Alternately, we can explicitly use a stack, looping until the stack is empty. We reuse the template shown above, but with a stack.

Again, suppose we have dfs_all which continues searching until no fresh nodes are found:

def dfs_all(self, acc, on_node, on_edge):
    ts = None

    for node in self.nodes():
        if ts is None or ts.fresh(node):
            ts = self.dfs(node, acc, on_node, on_edge, ts)

    return ts

Example Configuring DFS #

  1. Task: Print traversal history as DFS runs

    Basic idea: Print each node as it is being visited and processed, and print each edge as it is being traversed. Here, we will use node labels to keep track.

  2. Task: Detect cycles in a graph with DFS.

    Basic Idea: In an undirected graph, if there are no back edges, we have a tree – hence, no cycles. But any back edge creates a cycle. So, look for back edges.

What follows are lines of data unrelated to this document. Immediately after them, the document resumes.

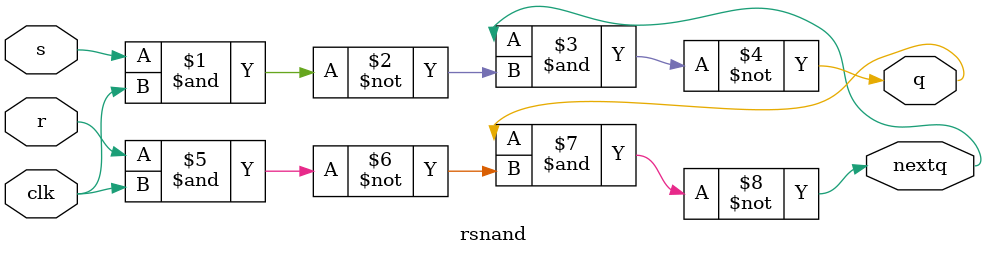
<source format=v>
`timescale 1ns / 1ps


module rsnand(
input s,r, clk,
output q, nextq
    );
    
    assign q = ~(nextq &~(s &clk) );
    assign nextq = ~(q & ~(r&clk));
    
endmodule



</source>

DAGs and Topological Sort #

A topological sort of a DAG is a linear ordering of the DAG’s nodes such that if \((u,v)\) is a directed edge in the graph, node \(u\) comes before node \(v\) in the ordering.

Given a DAG, how do we use DFS to do a topological sort?

Other Applications and Exercises #

  1. Configure dfs to count the number of “descendants” of a node.
  2. Configure dfs to compute a path between two nodes.

Application: Directed Graphs and Strongly Connected Components #

A directed graph is strongly connected if there is a directed path between any two nodes.

The strongly connected components of a directed graph are its maximal, strongly connected subgraphs.

We can find the strongly connected components with two DFS’s. For an arbitrary node v, the graph is strongly connected if we can find a directed path from v to any other node u and a directed path from any node w to v.

Let G be a directed graph and let G’ have the same nodes and edges with all the edges reversed. Pick an arbitrary node v.

The algorithm for detecting strong connectivity is basically as follows:

  1. Do DFS(G, v).
  2. If the traversal does not contain all nodes, then there are nodes we cannot reach from v. Hence, G cannot be strongly connected.
  3. Do DFS(G', v).
  4. If this traversal does not contain all nodes, then there are nodes in G from which we cannot reach v. Hence, G cannot be strongly connected.

To find the strongly connected components, we just do a little processing.

In step 1, record the processed_times. In step 3, do DFS_ALL(G') with the nodes ordered as the reversal of the processing_times.

Priority search operates just like BFS and DFS, the only difference is that each time we visit a node, we add its neighbors to the queue with associated priorities

Exercise: How do we modify BFS/DFS to get priority search?